What are some books that have had a profound impact on your intellectual development?
The summer before I left for college, I was feeling a bit despondent, as you can imagine, because I had just found out that I could no longer play the violin. I was supposed to be in China, performing with my peers at a festival.
I was at home in Connecticut, I was helping my parents clean their basement, and I stumbled upon a book called "The Language Instinct" by Steven Pinker. I was just immediately gripped. It was just fascinating to learn about our brain and its language machinery, its ability to parse and make sense of an incoming flurry of confusing, disorganized linguistic inputs that we receive in childhood, sometimes in multiple languages.

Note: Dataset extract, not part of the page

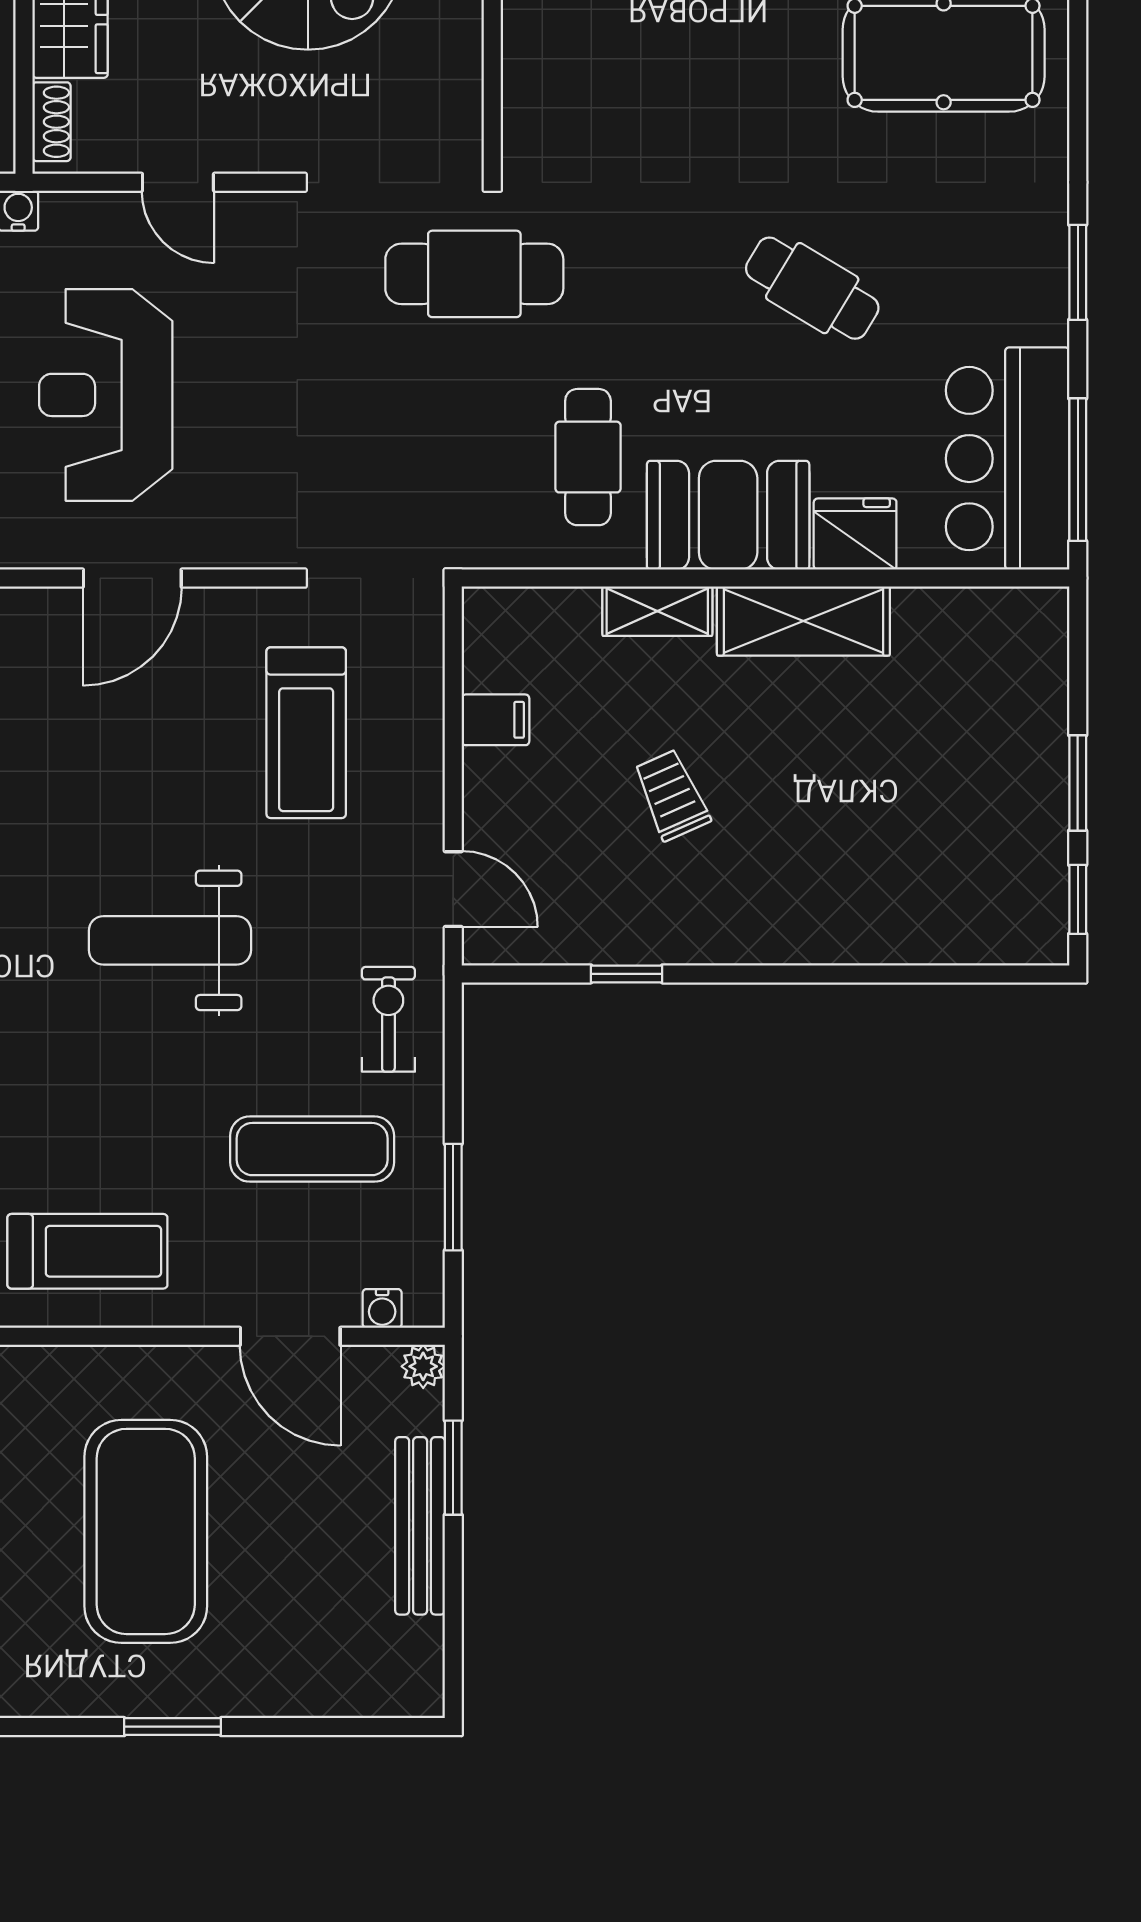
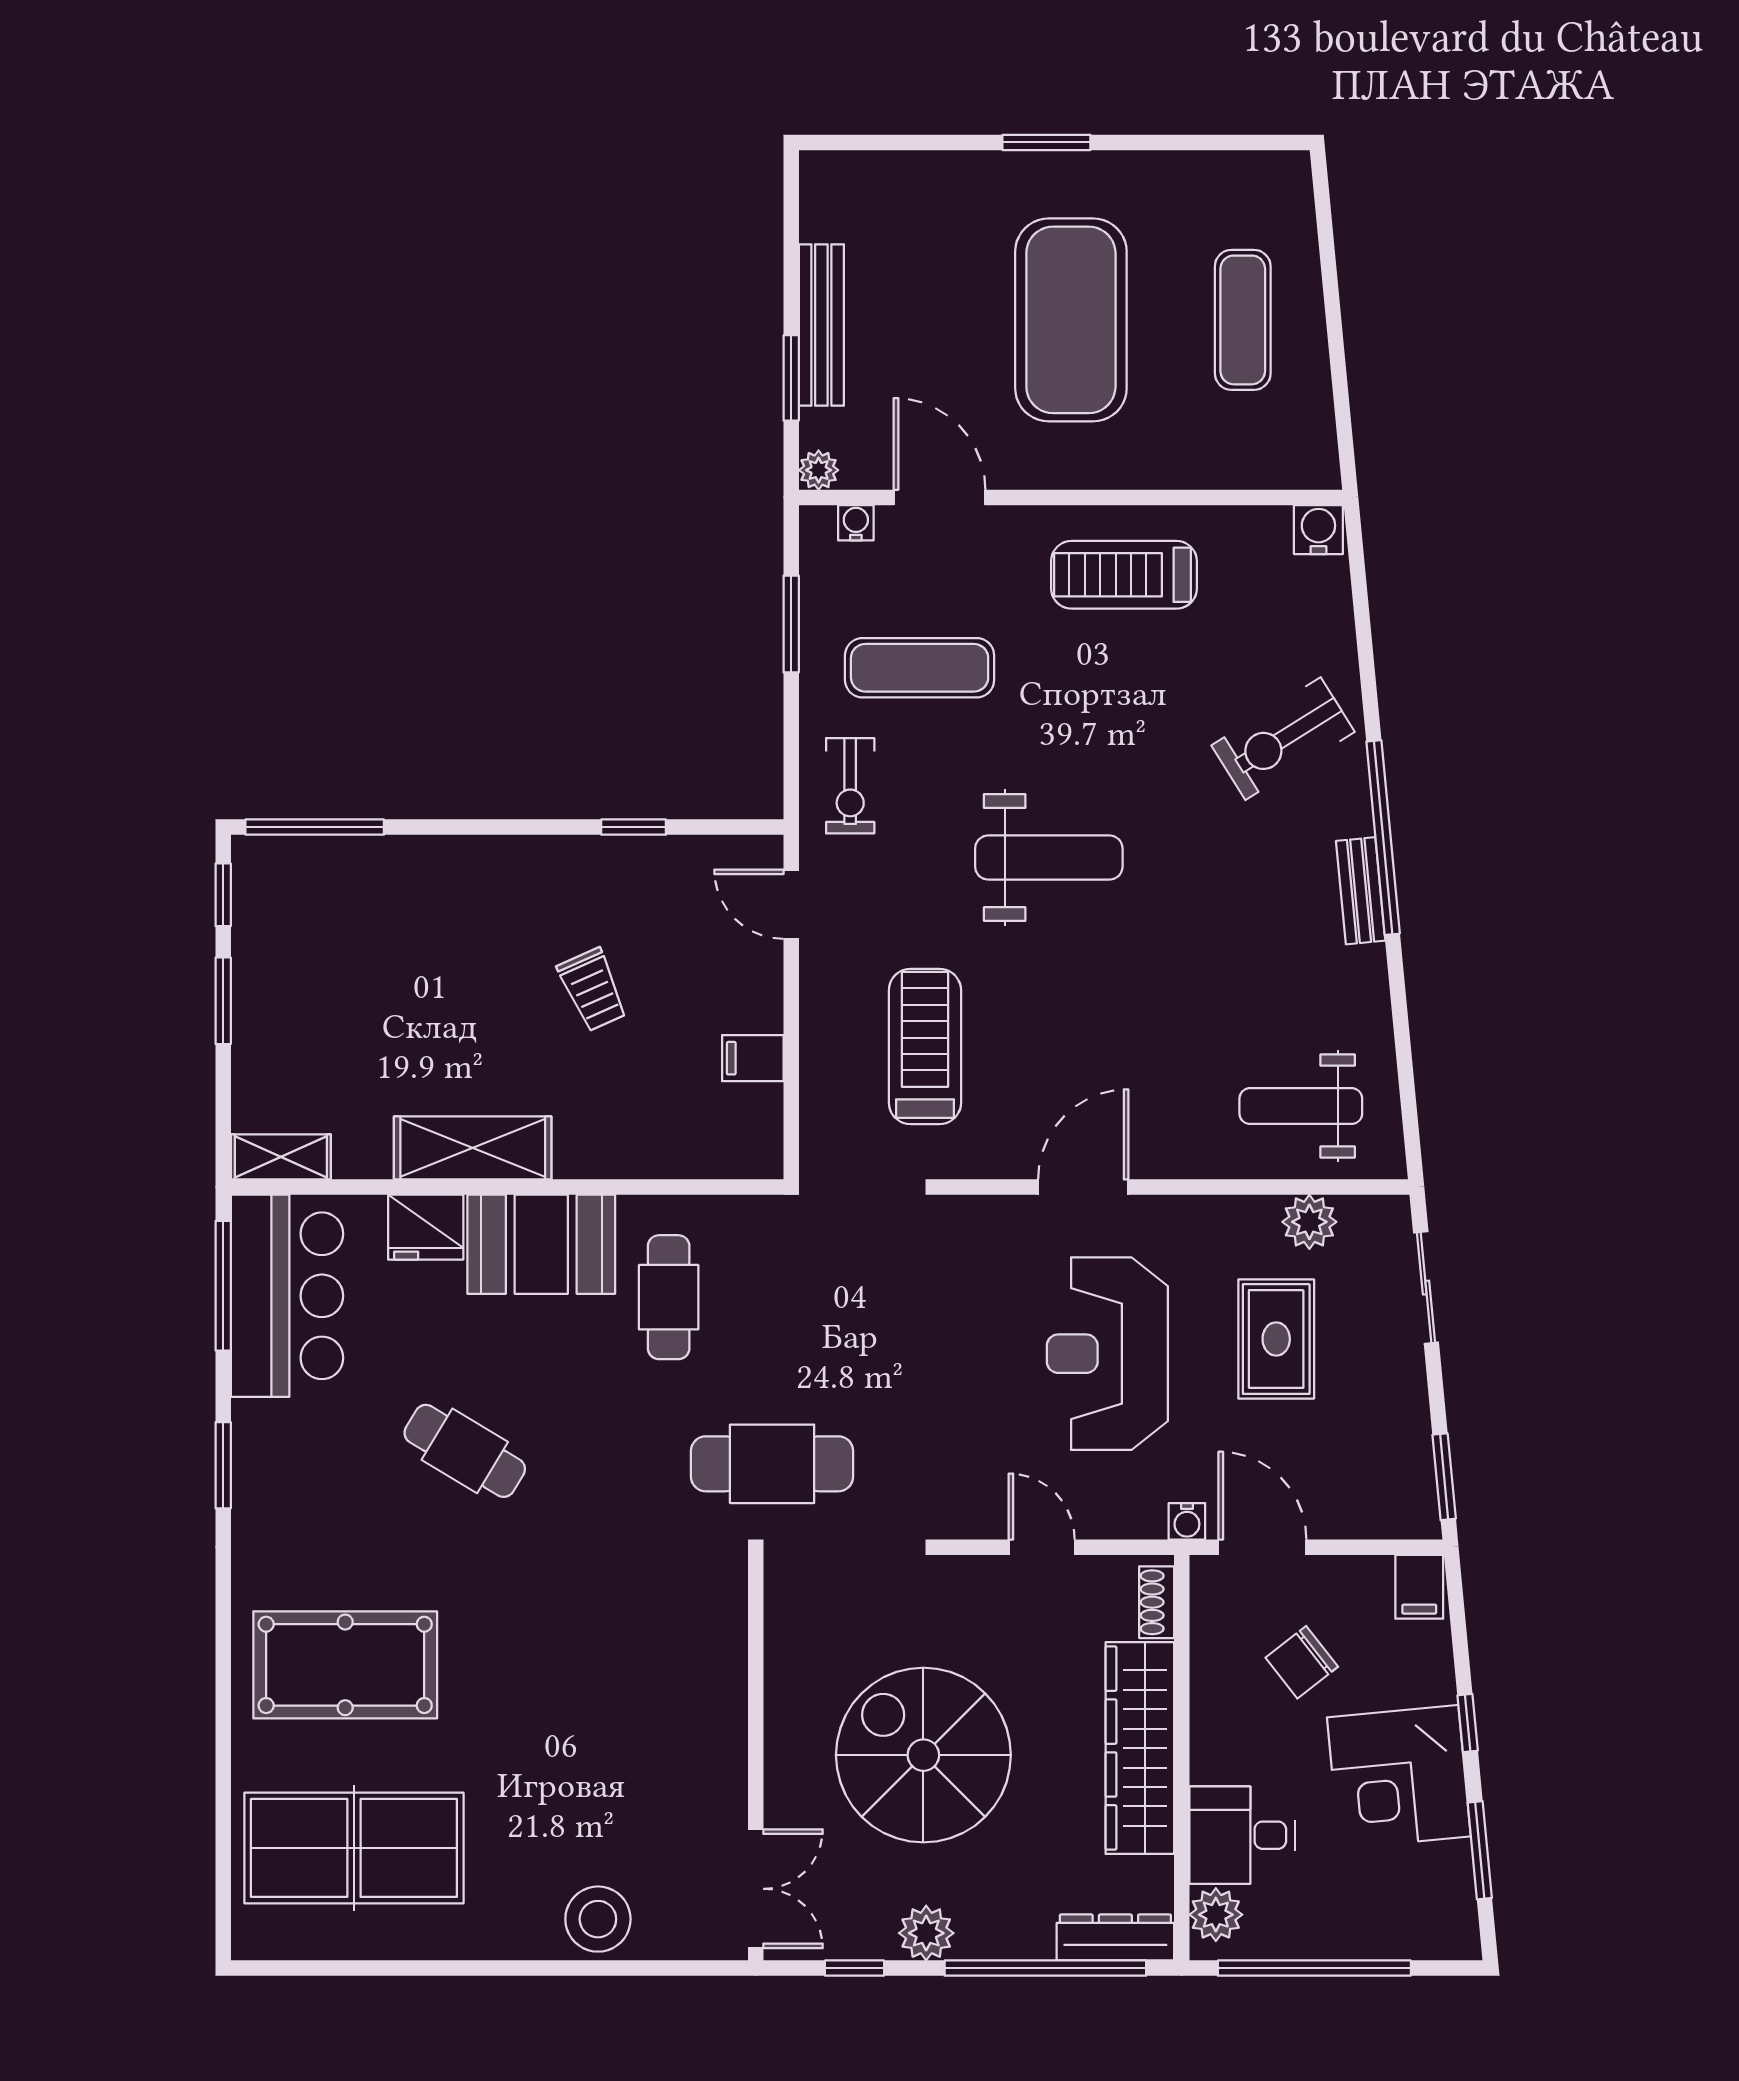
reception desk: (106, 395) -> (1107, 1354), turned 180
shelving: (657, 611) -> (281, 1157), moved
window: (977, 974) -> (315, 827), added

Imagine yourself as a three year old: You were never formally taught language, you just hear lots of stuff—and your brain makes sense of it. I became fascinated by the mind, and ended up having a huge appreciation for pop-science books, because they can be incredibly effective at introducing a topic at a high level and creating an appetite for learning more and really diving in.
Also, Pinker's book showed me I could be really passionate and excited about things other than music, other than playing the violin. It's probably the single biggest reason that I ended up becoming a cognitive science major.
There are some more recent books that have really informed my work. For example, "The 160 Character Solution" by Ben Castleman talks about innovative approaches that we can use in behavioral science to help promote better educational outcomes. Dick Thaler's memoir "Misbehaving" is about the history of behavioral economics and how it developed in to the rich field that it is today.
What would you recommend to a classical music novice who wants to develop a better appreciation for it?
That pop hit on the radio can get into your head almost instantly, sometimes against your will, and it just stays there. But classical music requires a much greater initial investment; you have to familiarize yourself with it, to listen many times before you truly develop that deep appreciation for any given piece.
My recommendation would be to start with one of the classics, whether it's Beethoven's Fifth Symphony, or Beethoven's Violin Concerto, or Tchaikovsky's Piano Concerto. Sit down with one of those pieces and just will your way through it, if that's what it takes at first, and on the fifth or sixth listen, you'll really start to appreciate—first of all, there's a familiarity, but also, you just really start to appreciate just how beautiful it is.
Obviously we're seeing the phasing out of classical music from culture in many ways, definitely in the teenage generation. There's an NPR show called From the Top which features young musicians. I performed on it a few times when I was younger, and you not only hear young people perform, but you also hear from them directly, about their lives and their hobbies and what makes them interested in classical music.
It's a very relatable show, at least if you're a young person, because you're hearing from your peers about why it is that they started to play their instrument and what tactics it took to get there.
Have you had any recent realizations about living a more fulfilling life, a more satisfying life?
Definitely, especially in the last few years: gratitude is key. I make it a point to recognize, in my daily life, all that I have to be grateful for. Of course, the obvious things, my health, my family, the friendships that I've built over the years, but also, as I mentioned earlier, the incredible mentors that I've had throughout the course of my life, without whom I would not have gotten to explore my passions and realize some of my goals.
Taking that moment in the day, or taking that moment once a week, just to take a step back and reflect on the things that you feel grateful for, the people that you feel grateful for, has led to a much more fulfilling existence for me.